The method is further evaluated on MNIST, treating input and output digits as discrete probability distributions on $[0,1]^2$. U-Net-based local regressors successfully predict target digit distributions from source digits, with visually plausible and quantitatively accurate outputs, even under intra-class variability.

Technical and Practical Implications

This work presents several important advancements:

• Expanded Approximation Power: By eschewing global map constraints, local regression models represent a broader class of distributional relations—including nonlinear, non-monotone, or piecewise smooth transport maps.
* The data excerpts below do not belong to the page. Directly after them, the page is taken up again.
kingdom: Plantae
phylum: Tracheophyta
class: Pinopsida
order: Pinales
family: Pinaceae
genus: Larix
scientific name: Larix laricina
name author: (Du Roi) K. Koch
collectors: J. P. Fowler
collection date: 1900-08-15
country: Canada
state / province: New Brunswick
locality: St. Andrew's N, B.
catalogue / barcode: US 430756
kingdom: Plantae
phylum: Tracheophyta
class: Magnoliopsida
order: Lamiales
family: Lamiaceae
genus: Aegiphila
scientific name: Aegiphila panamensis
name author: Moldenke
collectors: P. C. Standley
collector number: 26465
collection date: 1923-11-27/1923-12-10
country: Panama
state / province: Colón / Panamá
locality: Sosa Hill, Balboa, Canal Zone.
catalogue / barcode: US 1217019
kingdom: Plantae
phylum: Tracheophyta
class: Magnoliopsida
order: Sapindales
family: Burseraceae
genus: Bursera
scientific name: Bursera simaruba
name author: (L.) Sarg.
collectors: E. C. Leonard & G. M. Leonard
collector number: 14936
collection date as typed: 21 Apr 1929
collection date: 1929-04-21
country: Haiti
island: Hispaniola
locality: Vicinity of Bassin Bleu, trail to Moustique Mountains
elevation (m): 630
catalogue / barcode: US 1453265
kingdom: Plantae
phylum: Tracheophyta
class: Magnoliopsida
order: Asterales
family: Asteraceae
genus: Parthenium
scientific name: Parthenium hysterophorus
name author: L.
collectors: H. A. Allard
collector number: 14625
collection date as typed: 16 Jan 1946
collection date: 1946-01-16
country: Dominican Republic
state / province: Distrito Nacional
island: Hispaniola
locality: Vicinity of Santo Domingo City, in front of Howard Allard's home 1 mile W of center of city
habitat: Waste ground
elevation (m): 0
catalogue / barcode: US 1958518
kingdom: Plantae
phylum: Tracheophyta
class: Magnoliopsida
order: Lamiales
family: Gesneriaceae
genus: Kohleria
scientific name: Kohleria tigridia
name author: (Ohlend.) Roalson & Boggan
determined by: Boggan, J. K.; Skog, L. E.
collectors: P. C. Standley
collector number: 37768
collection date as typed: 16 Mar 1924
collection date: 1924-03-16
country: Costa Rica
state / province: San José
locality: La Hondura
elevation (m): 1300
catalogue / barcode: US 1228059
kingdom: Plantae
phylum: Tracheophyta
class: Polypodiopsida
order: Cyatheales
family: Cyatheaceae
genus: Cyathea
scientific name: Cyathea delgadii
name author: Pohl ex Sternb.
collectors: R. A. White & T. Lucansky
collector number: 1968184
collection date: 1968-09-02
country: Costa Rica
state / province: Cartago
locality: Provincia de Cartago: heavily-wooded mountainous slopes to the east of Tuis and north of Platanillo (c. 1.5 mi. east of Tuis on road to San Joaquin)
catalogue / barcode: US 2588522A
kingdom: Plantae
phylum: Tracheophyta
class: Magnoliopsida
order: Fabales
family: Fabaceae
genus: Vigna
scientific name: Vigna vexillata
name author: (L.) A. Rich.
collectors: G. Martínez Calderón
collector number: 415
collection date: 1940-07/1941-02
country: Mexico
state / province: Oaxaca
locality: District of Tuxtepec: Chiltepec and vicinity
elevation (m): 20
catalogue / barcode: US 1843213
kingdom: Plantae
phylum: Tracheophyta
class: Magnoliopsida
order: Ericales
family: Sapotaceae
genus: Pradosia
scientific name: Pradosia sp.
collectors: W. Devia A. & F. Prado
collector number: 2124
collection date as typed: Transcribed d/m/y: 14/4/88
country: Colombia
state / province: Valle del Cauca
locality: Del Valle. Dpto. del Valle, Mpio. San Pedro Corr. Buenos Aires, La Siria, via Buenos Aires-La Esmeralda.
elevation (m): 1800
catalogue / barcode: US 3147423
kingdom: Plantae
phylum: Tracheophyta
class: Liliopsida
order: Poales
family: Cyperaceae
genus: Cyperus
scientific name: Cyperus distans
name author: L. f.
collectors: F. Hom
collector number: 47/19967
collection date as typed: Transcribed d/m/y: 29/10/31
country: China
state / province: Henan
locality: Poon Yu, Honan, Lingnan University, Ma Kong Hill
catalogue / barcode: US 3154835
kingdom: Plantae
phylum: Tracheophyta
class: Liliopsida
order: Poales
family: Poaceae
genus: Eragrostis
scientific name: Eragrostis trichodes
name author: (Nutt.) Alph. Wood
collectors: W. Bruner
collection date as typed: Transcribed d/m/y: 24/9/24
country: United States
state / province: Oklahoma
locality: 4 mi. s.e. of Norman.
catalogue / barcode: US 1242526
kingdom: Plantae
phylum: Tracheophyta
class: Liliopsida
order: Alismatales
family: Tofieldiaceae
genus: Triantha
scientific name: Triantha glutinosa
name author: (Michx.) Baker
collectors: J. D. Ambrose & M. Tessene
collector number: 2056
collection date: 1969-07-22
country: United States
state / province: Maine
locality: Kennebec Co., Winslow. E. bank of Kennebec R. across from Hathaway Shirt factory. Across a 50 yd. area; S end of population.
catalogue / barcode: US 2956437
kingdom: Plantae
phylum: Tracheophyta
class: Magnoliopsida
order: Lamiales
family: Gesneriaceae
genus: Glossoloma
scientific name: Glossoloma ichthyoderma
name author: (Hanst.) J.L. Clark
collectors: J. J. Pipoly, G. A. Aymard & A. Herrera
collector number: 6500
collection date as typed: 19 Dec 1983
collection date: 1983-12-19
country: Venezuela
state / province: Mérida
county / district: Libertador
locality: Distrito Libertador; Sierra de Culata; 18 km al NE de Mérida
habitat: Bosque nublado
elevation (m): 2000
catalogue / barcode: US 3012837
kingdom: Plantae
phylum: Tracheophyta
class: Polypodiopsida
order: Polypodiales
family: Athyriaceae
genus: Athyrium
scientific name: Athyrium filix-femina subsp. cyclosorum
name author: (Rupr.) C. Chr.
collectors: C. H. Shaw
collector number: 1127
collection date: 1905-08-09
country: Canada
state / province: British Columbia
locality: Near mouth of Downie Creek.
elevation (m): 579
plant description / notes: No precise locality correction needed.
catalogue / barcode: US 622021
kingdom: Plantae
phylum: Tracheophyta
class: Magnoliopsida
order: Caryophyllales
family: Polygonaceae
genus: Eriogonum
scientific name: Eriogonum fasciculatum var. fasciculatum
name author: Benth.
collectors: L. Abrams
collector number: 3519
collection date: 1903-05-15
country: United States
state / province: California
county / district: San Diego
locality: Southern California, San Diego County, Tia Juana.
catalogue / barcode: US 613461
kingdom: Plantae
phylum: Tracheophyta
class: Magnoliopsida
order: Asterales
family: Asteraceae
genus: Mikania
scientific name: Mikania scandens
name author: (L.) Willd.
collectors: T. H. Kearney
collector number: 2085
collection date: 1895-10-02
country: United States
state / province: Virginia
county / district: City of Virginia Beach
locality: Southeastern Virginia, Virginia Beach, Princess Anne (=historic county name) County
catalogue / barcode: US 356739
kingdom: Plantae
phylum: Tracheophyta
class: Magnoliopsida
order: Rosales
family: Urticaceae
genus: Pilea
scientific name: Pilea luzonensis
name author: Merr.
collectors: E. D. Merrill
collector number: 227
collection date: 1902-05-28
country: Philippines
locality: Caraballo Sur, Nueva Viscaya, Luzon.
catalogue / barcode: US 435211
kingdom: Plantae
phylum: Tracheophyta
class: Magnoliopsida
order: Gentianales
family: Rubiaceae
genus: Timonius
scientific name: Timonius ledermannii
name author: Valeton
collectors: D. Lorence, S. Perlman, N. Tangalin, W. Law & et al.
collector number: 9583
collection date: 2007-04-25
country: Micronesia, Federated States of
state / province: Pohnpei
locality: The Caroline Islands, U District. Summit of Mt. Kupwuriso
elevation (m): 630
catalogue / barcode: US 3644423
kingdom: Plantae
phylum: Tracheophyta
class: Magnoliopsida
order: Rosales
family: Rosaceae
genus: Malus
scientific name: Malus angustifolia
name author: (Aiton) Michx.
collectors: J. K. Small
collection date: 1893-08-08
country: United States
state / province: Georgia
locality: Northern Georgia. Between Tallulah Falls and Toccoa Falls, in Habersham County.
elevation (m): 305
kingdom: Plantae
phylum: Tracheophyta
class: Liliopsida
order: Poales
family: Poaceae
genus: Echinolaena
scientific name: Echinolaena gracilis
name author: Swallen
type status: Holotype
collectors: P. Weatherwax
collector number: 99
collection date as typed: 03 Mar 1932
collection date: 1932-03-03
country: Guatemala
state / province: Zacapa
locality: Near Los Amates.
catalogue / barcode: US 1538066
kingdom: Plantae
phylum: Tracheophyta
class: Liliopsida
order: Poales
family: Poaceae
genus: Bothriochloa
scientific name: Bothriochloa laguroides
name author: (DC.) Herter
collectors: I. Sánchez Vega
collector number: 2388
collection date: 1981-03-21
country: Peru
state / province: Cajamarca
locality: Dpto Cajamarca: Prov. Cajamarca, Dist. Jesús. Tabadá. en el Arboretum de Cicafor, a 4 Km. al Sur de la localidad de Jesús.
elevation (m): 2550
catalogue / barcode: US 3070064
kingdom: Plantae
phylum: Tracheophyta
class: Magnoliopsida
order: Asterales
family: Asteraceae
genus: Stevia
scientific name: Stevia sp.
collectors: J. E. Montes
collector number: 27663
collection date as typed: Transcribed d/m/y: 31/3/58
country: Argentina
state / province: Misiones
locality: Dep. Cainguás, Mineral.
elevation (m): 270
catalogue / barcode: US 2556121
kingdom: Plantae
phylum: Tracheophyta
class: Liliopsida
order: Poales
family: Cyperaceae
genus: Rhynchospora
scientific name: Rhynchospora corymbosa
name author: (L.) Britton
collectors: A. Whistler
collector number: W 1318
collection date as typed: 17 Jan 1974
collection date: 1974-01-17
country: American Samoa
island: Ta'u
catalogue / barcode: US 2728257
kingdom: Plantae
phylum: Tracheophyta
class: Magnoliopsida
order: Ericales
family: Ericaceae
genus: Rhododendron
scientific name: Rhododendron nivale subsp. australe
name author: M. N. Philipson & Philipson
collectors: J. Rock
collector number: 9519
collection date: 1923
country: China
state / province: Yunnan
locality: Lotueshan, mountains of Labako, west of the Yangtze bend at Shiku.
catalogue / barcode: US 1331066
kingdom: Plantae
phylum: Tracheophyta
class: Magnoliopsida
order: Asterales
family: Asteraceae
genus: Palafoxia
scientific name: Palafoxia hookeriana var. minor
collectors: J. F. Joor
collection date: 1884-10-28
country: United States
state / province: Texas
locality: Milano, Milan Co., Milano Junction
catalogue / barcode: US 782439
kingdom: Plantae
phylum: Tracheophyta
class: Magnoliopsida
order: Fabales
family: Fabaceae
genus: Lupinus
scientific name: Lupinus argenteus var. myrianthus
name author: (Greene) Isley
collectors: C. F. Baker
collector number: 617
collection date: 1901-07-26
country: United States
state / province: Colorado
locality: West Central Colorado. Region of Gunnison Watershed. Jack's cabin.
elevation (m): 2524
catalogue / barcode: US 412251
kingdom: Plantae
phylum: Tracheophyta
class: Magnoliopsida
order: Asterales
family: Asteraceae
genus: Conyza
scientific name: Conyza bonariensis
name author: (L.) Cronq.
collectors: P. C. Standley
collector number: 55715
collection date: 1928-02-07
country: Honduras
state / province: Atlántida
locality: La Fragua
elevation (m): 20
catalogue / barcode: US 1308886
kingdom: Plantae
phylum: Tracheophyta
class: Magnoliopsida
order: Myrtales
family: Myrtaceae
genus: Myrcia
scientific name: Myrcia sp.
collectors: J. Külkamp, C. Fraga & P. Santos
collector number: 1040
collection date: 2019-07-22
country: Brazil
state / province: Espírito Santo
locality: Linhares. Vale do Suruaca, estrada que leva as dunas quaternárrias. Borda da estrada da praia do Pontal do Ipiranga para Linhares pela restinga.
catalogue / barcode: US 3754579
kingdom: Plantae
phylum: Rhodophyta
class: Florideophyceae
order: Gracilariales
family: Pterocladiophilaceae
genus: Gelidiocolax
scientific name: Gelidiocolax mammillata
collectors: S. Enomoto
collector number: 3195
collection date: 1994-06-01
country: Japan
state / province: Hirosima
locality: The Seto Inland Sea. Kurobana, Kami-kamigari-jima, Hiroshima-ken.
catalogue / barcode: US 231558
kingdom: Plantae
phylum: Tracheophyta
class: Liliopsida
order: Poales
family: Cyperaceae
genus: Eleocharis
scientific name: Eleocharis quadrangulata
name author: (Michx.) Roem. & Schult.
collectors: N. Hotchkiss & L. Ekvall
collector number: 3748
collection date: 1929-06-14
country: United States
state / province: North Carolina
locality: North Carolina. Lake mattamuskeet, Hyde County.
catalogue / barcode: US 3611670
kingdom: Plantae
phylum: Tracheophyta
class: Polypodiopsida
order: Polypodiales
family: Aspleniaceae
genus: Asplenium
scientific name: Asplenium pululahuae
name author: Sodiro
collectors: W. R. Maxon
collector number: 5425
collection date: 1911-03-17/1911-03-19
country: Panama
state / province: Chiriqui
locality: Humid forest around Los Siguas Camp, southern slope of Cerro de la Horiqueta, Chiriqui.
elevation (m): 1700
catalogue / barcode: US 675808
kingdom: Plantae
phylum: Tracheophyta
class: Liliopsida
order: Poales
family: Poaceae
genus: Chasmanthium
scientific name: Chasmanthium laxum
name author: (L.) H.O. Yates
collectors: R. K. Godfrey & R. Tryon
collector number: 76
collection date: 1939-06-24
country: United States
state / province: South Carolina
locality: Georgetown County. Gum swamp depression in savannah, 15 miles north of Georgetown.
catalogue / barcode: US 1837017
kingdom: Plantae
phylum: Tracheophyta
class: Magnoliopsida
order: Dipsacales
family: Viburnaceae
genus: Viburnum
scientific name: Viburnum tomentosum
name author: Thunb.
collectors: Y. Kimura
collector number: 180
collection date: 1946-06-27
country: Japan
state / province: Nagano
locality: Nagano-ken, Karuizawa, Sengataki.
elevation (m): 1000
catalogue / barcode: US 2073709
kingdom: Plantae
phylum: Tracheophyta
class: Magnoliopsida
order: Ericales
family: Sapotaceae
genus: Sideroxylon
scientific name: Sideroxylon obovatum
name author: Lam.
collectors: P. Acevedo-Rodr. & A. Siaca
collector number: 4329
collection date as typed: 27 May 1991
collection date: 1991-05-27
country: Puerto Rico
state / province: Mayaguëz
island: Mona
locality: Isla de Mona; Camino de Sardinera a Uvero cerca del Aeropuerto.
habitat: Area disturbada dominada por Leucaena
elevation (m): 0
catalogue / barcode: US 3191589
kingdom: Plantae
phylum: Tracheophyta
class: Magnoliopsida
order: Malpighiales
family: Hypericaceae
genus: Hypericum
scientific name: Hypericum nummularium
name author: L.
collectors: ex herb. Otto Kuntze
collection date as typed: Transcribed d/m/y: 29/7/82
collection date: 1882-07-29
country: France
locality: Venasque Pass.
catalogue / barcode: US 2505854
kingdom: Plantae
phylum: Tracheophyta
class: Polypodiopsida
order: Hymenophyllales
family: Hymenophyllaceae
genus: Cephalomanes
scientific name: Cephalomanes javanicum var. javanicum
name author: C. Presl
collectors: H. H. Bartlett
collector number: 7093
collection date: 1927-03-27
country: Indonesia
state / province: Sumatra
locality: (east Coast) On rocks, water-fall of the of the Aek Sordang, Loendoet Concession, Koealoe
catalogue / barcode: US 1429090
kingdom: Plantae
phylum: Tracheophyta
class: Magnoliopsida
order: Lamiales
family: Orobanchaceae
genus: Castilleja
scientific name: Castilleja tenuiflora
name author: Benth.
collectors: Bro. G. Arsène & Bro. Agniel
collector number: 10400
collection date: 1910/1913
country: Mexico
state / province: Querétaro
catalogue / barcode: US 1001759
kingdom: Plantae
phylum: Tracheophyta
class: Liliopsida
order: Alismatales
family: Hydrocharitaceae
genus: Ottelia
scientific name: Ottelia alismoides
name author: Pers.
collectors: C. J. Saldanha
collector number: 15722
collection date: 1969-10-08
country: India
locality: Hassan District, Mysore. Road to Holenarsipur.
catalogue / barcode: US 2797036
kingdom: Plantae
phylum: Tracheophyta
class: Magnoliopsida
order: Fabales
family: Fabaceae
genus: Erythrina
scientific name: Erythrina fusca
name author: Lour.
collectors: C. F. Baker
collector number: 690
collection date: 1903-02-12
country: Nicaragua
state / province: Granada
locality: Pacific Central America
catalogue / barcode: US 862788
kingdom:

This substantially increases modeling flexibility in practice.
• Scalable Training and Inference: Through the greedy selection of reference measures and modular deployment of local models, scalability to large datasets or complex measure spaces is achieved without incurring the instability or overfitting of global approaches.
• Permutation and Spatial Symmetry Preservation: DeepSets and U-Net architectures, chosen per data modality, guarantee invariance properties critical to measure-based learning.
• Explicit Handling of Distribution Shift: The model's structure, allowing the local transport map $T_\mu$ to be indexed by unseen test measures, addresses distribution shift in inference—a significant advantage over operator learning methods that regress to the training support.

Limitations and Theoretical Outlook

While the empirical performance is strong, several areas require further theoretical development:

• The identifiability and statistical consistency of local regression operators $T_\mu$ remain open.
• Kernel bandwidth $h$ selection, despite adaptivity via $k$NN, is sensitive, especially in higher dimensions; theoretical analysis of optimal scaling and rates is desirable.
• The curse of dimensionality persists for large $d$, as local neighborhoods become sparse in Wasserstein space, potentially degrading both statistical and computational efficiency.

Future Directions

This methodological innovation opens promising avenues:

• Formal study of minimax rates and regularity conditions for kernelized local regression maps in Wasserstein space.
• Extension to conditional or hierarchical DoD regression with functional or manifold-valued measures.
• Application to complex domains (medical imaging, spatiotemporal field prediction, generative modeling) where geometric invariances, local adaptation, and measure-valued data are crucial.

Conclusion

Neural Local Wasserstein Regression presents a substantive step forward in nonparametric distribution-on-distribution regression, combining kernel smoothing under Wasserstein geometry with neural parameterizations to learn flexible, locally adaptive transport maps. The framework effectively overcomes limitations of global map and tangent-space methods, offering improved expressivity and empirical robustness for high-dimensional or heterogeneous distributional datasets. The approach carries both practical utility and theoretical interest, with open questions on optimality, regularization, and broader generalization capabilities.